# THE TASK:
Reproduce verbatim the portion of the rows that begins with their first line and ends with the line containing "<instances>", including both of those lines.

# MATERIAL:
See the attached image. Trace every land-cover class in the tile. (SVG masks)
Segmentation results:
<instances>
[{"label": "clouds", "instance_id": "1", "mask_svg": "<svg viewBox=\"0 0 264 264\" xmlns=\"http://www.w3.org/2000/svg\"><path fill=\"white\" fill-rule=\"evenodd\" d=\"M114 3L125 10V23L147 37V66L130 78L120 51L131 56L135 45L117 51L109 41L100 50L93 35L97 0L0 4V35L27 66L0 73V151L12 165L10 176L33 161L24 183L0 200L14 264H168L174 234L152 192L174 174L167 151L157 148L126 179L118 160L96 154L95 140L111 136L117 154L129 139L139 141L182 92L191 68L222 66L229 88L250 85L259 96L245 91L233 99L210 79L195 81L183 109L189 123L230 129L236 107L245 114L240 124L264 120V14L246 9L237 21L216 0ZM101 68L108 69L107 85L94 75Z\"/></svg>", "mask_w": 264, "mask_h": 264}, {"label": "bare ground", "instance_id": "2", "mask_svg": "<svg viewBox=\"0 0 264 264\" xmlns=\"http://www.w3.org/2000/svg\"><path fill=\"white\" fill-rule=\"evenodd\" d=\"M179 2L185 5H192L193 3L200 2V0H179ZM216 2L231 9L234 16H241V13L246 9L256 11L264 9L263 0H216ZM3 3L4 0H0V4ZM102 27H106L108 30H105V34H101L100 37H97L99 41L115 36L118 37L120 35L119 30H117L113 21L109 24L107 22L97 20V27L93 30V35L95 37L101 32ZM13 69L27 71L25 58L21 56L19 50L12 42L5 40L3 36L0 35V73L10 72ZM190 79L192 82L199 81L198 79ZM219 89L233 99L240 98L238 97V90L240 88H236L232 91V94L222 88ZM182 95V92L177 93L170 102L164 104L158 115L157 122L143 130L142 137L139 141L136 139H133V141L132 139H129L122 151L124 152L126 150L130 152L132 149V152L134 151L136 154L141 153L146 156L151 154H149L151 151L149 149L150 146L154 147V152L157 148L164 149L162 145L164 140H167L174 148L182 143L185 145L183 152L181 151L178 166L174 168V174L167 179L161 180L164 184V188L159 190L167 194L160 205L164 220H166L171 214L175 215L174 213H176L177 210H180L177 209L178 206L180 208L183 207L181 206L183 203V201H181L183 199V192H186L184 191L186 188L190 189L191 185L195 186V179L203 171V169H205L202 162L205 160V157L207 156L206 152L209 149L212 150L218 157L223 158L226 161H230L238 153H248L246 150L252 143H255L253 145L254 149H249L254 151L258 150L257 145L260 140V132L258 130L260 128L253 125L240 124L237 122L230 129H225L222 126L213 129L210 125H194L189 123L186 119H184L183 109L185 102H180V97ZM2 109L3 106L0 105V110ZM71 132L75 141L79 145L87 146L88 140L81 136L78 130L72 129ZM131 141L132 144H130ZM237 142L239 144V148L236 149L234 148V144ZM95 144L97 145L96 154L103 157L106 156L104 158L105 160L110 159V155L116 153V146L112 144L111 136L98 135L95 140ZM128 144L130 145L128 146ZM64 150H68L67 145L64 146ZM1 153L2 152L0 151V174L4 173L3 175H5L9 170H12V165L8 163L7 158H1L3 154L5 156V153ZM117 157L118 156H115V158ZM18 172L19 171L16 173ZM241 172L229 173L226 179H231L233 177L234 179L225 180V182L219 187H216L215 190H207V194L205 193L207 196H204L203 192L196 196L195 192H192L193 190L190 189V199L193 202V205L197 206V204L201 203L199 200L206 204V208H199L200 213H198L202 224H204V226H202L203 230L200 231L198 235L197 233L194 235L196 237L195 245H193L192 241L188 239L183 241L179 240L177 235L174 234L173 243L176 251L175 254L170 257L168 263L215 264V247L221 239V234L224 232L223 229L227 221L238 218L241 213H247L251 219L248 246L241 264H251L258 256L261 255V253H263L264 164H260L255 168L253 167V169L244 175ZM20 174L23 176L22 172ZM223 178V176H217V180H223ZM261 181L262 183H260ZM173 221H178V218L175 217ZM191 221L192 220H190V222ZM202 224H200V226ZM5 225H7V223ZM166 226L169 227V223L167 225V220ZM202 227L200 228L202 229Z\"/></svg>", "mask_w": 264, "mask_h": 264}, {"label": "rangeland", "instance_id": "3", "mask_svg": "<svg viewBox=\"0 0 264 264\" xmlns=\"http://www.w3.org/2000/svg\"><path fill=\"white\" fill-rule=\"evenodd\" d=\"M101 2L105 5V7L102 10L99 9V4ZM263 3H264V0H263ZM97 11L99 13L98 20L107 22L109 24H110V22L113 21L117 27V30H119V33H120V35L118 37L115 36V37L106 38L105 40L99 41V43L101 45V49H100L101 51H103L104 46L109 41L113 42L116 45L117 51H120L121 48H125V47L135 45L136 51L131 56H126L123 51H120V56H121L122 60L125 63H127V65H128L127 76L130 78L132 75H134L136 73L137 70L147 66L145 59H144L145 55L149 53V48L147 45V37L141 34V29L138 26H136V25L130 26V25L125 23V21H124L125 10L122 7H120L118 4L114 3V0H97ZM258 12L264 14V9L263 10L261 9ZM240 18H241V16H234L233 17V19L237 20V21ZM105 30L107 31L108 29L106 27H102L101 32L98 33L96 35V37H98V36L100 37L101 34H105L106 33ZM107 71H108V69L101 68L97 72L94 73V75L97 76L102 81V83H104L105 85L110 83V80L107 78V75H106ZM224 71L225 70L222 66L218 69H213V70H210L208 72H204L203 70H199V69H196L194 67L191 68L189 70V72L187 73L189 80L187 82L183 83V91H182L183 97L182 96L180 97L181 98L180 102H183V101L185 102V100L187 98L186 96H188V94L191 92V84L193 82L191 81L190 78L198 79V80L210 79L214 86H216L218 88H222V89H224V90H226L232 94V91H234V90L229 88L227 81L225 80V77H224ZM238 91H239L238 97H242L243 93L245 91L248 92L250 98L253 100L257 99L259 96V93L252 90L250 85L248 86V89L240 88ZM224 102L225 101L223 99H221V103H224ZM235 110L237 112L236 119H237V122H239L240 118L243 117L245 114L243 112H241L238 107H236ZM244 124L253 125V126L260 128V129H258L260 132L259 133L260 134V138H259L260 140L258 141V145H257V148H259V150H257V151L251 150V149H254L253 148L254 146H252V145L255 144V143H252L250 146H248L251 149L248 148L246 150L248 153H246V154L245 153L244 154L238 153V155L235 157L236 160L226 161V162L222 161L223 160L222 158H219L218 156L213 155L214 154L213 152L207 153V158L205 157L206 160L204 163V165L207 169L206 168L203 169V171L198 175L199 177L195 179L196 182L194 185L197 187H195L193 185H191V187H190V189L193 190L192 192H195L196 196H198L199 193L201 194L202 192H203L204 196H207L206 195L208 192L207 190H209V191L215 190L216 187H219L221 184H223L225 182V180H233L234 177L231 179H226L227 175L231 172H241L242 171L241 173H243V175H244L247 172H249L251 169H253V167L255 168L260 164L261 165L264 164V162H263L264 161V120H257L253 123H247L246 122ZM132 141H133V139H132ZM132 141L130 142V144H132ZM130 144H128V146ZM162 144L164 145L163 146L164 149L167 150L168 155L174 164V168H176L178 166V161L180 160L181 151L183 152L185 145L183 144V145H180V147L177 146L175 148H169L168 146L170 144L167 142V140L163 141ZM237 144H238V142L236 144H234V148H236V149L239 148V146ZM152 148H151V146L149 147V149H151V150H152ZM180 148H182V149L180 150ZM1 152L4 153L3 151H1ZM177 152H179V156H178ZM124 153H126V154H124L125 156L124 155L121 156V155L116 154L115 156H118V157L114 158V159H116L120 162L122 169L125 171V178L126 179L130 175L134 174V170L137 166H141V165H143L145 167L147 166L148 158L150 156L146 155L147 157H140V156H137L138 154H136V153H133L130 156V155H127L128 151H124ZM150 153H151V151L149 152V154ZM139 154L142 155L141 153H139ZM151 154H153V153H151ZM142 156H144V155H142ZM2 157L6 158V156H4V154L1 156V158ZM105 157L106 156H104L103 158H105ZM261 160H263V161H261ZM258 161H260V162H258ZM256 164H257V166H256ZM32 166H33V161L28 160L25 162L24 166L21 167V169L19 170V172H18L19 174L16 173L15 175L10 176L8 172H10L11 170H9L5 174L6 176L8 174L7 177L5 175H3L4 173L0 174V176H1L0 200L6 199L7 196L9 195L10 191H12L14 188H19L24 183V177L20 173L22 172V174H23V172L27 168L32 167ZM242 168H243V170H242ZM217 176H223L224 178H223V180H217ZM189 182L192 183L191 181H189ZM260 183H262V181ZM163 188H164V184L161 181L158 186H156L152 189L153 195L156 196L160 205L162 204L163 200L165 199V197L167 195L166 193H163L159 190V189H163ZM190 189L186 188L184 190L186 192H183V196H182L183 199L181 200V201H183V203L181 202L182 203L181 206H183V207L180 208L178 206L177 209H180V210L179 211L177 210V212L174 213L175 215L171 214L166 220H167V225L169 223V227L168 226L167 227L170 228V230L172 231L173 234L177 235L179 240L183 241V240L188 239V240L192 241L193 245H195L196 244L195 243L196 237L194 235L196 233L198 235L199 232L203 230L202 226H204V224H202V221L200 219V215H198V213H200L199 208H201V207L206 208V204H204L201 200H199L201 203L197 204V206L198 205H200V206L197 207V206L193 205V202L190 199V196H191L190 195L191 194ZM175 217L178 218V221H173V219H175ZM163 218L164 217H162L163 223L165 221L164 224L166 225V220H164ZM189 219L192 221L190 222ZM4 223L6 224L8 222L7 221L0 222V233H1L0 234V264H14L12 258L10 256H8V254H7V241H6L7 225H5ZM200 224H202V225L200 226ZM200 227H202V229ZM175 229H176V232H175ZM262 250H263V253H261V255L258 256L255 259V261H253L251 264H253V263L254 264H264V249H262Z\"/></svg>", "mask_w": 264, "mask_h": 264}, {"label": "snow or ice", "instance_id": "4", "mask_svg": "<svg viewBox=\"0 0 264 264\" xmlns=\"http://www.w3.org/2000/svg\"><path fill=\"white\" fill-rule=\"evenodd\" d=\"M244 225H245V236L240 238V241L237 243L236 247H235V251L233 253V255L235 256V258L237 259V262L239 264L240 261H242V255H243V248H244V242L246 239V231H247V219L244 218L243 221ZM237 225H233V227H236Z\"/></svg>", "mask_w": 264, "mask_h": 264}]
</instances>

# EXERCISE SOLUTION:
See the attached image. Trace every land-cover class in the tile. (SVG masks)
Segmentation results:
<instances>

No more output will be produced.